Before the city makes any moves, though, officials are fanning across the district to listen to parent feedback and partner with local organizations to hear concerns and collect new ideas.

“We know there’s real work to do to strengthen programming in Harlem and across District 3, and we’re excited to partner with the community, including principals, parent leaders, and families, on the Harlem visioning process,” education department spokesmanDoug Cohen said in an emailed statement.  

Already, some ideas are percolating among Community Education Council members.

Morgan wants to partner with local business and has called on the district to devise ways to share dramatically lopsided PTA fundraising — a move that has been met with fierce opposition elsewhere. While some Harlem schools struggle to raise budgets in the hundreds of dollars, the PTA at P.S. 87 on the Upper West Side was named the second wealthiest parent organization in the country in a report last year by the Center for American Progress. The school raised $1.6 million, according to the report.

“That’s the place where this resourcing gap gets closed,” Morgan said.

Perhaps the more difficult work ahead, though, is shifting parents’ perceptions so they’ll pick Harlem schools. The fight to approve the admissions changes shows how far parent leaders have to go.

In public meetings to float the integration plans, one concern was repeated over and over again: Middle class parents argued there were only a few “good” schools in the district, and they worried the city’s plans would make it harder for their children to enroll in those schools. None of the most sought-after schools, which receive a crush of applications each year, are in Harlem.

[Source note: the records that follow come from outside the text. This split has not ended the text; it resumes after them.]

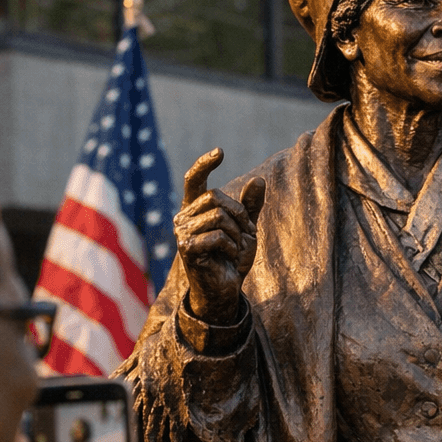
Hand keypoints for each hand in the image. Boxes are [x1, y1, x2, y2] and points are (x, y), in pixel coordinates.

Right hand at [175, 148, 265, 325]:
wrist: (225, 289)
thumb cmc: (232, 258)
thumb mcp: (246, 229)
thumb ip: (250, 206)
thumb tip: (259, 179)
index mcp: (194, 209)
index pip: (194, 180)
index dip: (204, 164)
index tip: (220, 152)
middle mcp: (183, 218)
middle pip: (216, 197)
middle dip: (240, 214)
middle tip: (248, 234)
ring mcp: (182, 233)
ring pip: (219, 216)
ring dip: (238, 233)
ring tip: (238, 248)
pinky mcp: (186, 249)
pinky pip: (218, 236)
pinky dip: (233, 247)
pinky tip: (230, 257)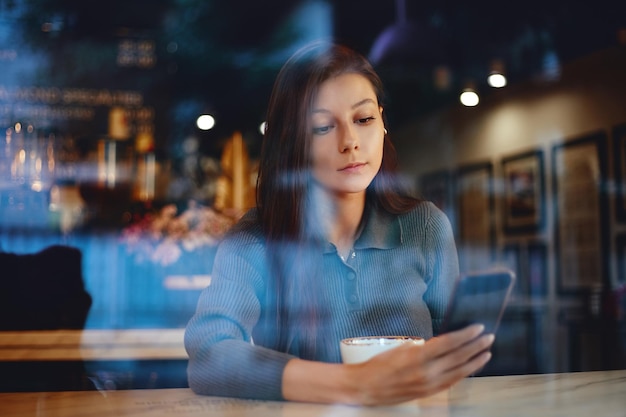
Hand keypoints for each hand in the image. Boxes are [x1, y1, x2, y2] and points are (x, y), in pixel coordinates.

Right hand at [344, 324, 493, 405]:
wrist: (366, 387)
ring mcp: (428, 384)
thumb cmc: (379, 365)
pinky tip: (470, 368)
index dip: (465, 335)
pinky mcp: (428, 393)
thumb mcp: (400, 348)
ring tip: (486, 352)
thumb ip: (422, 347)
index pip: (449, 343)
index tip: (477, 327)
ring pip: (459, 372)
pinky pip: (451, 383)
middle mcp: (426, 372)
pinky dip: (463, 374)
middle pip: (458, 357)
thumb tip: (441, 343)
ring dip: (475, 361)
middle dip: (475, 346)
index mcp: (418, 356)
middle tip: (488, 337)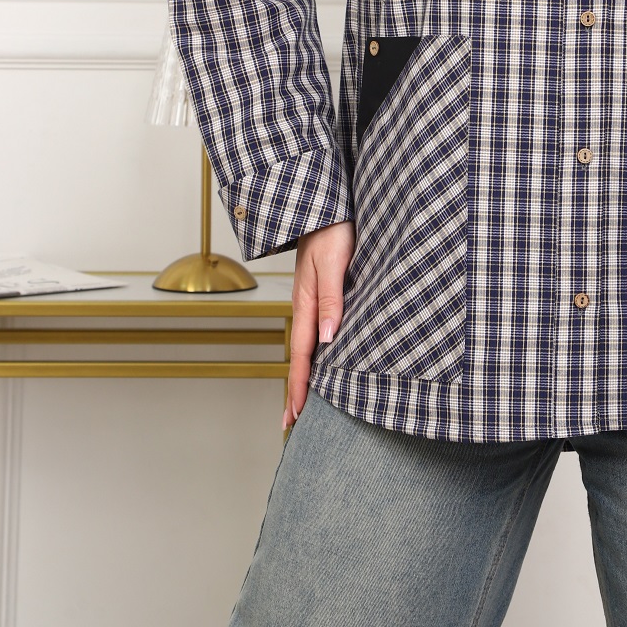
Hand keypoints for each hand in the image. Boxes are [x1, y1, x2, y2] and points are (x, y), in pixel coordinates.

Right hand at [285, 217, 354, 430]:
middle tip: (291, 423)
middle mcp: (305, 305)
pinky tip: (320, 356)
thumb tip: (328, 338)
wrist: (323, 203)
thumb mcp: (335, 262)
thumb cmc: (332, 228)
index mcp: (307, 302)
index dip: (300, 386)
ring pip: (305, 344)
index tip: (295, 416)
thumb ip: (332, 298)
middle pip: (299, 355)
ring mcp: (310, 298)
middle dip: (295, 390)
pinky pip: (313, 329)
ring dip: (303, 373)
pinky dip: (312, 352)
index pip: (302, 354)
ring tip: (303, 399)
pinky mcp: (318, 289)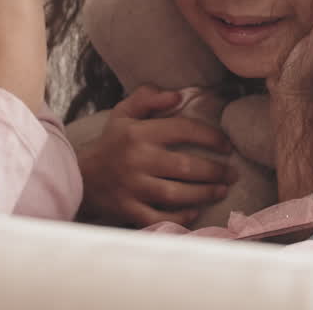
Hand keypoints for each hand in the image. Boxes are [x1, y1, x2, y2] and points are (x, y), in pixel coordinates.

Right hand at [78, 85, 238, 227]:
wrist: (81, 175)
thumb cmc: (111, 142)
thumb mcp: (124, 113)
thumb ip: (149, 98)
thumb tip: (178, 95)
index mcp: (139, 133)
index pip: (183, 130)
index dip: (210, 136)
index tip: (226, 145)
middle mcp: (137, 159)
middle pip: (185, 166)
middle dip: (215, 171)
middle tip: (232, 173)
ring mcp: (132, 187)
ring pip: (176, 193)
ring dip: (204, 193)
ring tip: (221, 190)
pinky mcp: (127, 209)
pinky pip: (158, 217)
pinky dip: (179, 217)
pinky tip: (194, 212)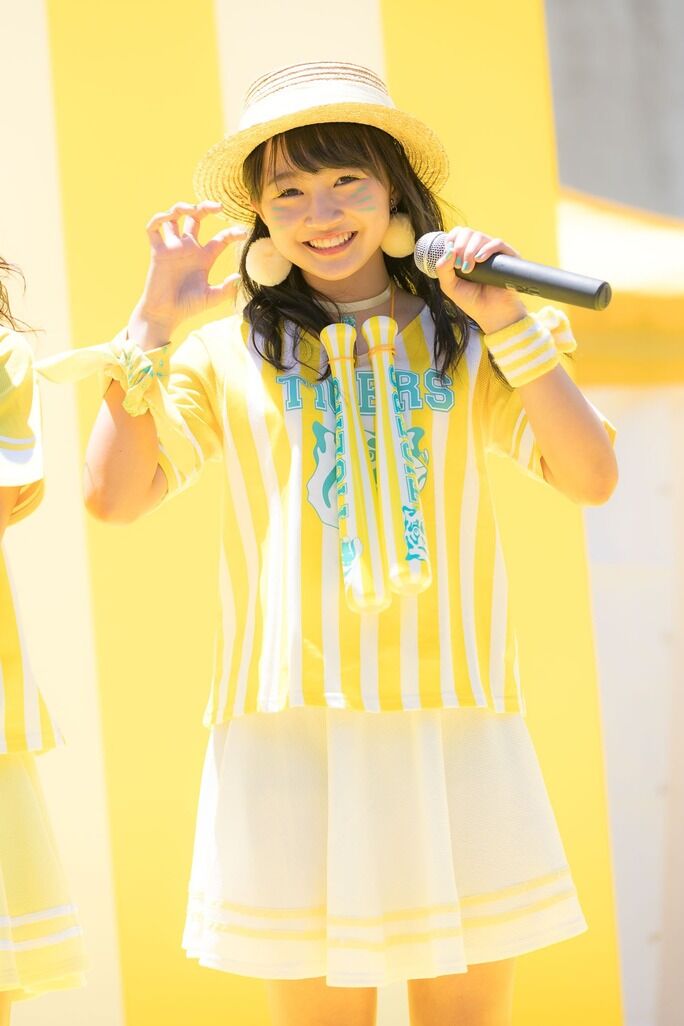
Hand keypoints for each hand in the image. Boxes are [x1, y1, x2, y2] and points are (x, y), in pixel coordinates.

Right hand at [128, 201, 247, 346]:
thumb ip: (225, 289)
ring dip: (182, 207)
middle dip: (206, 208)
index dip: (232, 233)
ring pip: (174, 218)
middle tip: (219, 206)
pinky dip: (159, 218)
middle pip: (196, 219)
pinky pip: (154, 228)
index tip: (244, 233)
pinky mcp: (157, 251)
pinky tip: (169, 217)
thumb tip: (239, 277)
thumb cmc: (187, 307)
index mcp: (204, 257)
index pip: (221, 239)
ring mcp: (173, 248)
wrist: (165, 314)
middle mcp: (189, 248)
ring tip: (192, 208)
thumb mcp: (210, 298)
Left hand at [434, 227, 526, 333]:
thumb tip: (448, 250)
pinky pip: (498, 243)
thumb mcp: (450, 286)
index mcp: (466, 253)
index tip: (449, 254)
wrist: (491, 314)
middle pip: (468, 232)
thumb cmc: (471, 301)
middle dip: (460, 247)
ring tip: (469, 268)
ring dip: (470, 250)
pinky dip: (487, 249)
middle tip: (460, 266)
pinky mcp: (508, 257)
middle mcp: (480, 250)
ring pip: (480, 236)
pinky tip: (480, 260)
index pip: (459, 233)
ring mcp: (494, 252)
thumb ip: (443, 269)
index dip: (452, 239)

Metcalf sat in many of those meetings and was irked by the way her neighborhood schools were portrayed. It went against her experience at P.S. 180, a school where she said parents are involved and the staff are dedicated.

So when artist Ronald Draper donated his talent to produce an original work for the district, Metcalf brainstormed with Harlem parents and educators to come up with something that would send that message. The piece spans about 50 feet, with the neighborhood defined by the people who live there. In a corner, Draper described Harlem as an adjective: “to shine bright.”

“We wanted something that was loud and proud,” Metcalf said. “It was like: What’s something that’s really representative of every single student in not only this building, but in Harlem?”

In addition to their massive new mural, Metcalf has printed out postcards that tout the school’s hydroponics lab, dual language classes, and music program — another piece of a grassroots campaign to highlight what’s already working in the neighborhood’s schools.

Parent leaders have been calling for more attention to be paid to Harlem schools for some time now. A similar integration battle, over the rezoning of some district elementary schools, led the education council to plan a “Harlem Summit,” which turned into an annual informational event for the area’s parents.

This time, the district is armed with a state grant that provides training and guidance around school integration issues. There is another crucial difference: The local Community Education Council now includes parents like Metcalf and Morgan, who send their children to Harlem schools. For them, the work is personal.

“I care about all kids, but this is my kid’s future,” Metcalf said.